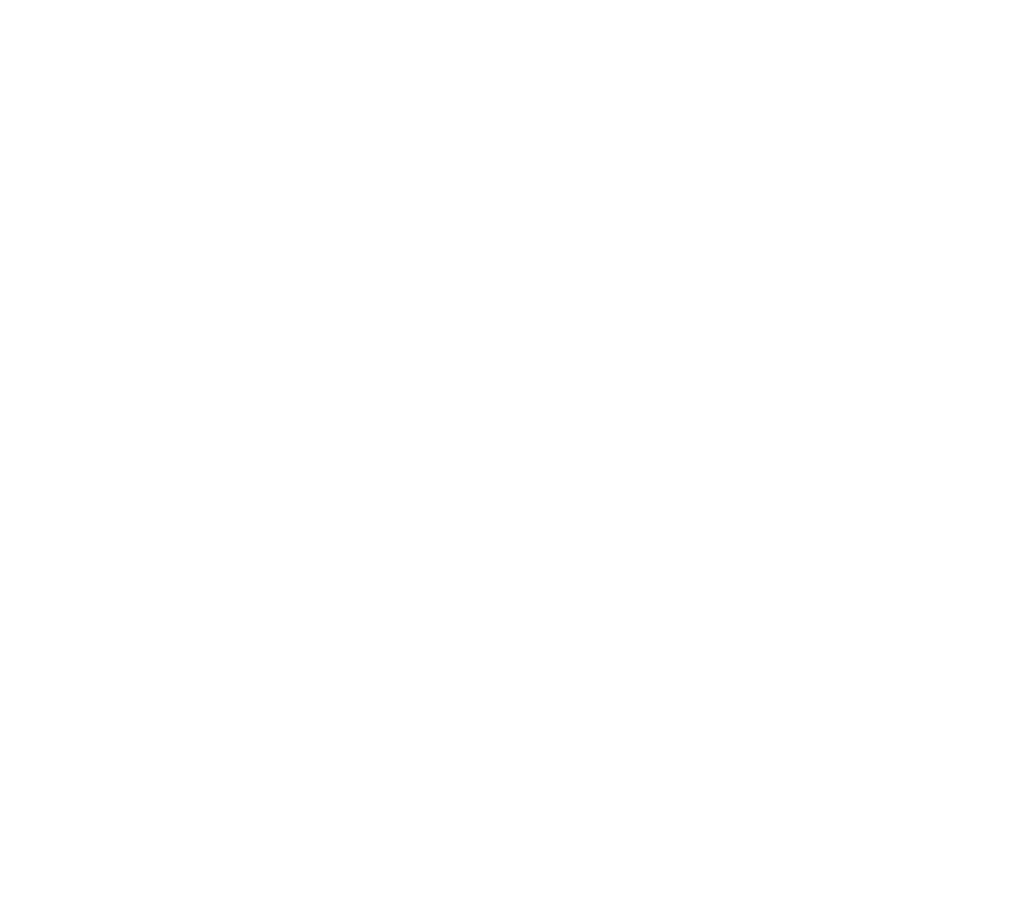
<source format=kicad_pcb>
(kicad_pcb (version 20211014) (generator pcbnew)

  (general
    (thickness 1.6)
  )

  (paper "A4")
  (layers
    (0 "F.Cu" signal)
    (31 "B.Cu" signal)
    (32 "B.Adhes" user "B.Adhesive")
    (33 "F.Adhes" user "F.Adhesive")
    (34 "B.Paste" user)
    (35 "F.Paste" user)
    (36 "B.SilkS" user "B.Silkscreen")
    (37 "F.SilkS" user "F.Silkscreen")
    (38 "B.Mask" user)
    (39 "F.Mask" user)
    (40 "Dwgs.User" user "User.Drawings")
    (41 "Cmts.User" user "User.Comments")
    (42 "Eco1.User" user "User.Eco1")
    (43 "Eco2.User" user "User.Eco2")
    (44 "Edge.Cuts" user)
    (45 "Margin" user)
    (46 "B.CrtYd" user "B.Courtyard")
    (47 "F.CrtYd" user "F.Courtyard")
    (48 "B.Fab" user)
    (49 "F.Fab" user)
  )

  (setup
    (pad_to_mask_clearance 0.2)
    (pcbplotparams
      (layerselection 0x00010fc_ffffffff)
      (disableapertmacros false)
      (usegerberextensions false)
      (usegerberattributes false)
      (usegerberadvancedattributes false)
      (creategerberjobfile false)
      (svguseinch false)
      (svgprecision 6)
      (excludeedgelayer true)
      (plotframeref false)
      (viasonmask false)
      (mode 1)
      (useauxorigin false)
      (hpglpennumber 1)
      (hpglpenspeed 20)
      (hpglpendiameter 15.000000)
      (dxfpolygonmode true)
      (dxfimperialunits true)
      (dxfusepcbnewfont true)
      (psnegative false)
      (psa4output false)
      (plotreference true)
      (plotvalue true)
      (plotinvisibletext false)
      (sketchpadsonfab false)
      (subtractmaskfromsilk false)
      (outputformat 1)
      (mirror false)
      (drillshape 1)
      (scaleselection 1)
      (outputdirectory "")
    )
  )

  (net 0 "")

  (footprint "Empty:Empty" (layer "F.Cu") (at 0 0))

)

</source>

# [WHAT YOU SHOULD DO]
The expected result is a copy of each line in the records where "Silkscreen" appears.

# [TASK SOLUTION]
    (36 "B.SilkS" user "B.Silkscreen")
    (37 "F.SilkS" user "F.Silkscreen")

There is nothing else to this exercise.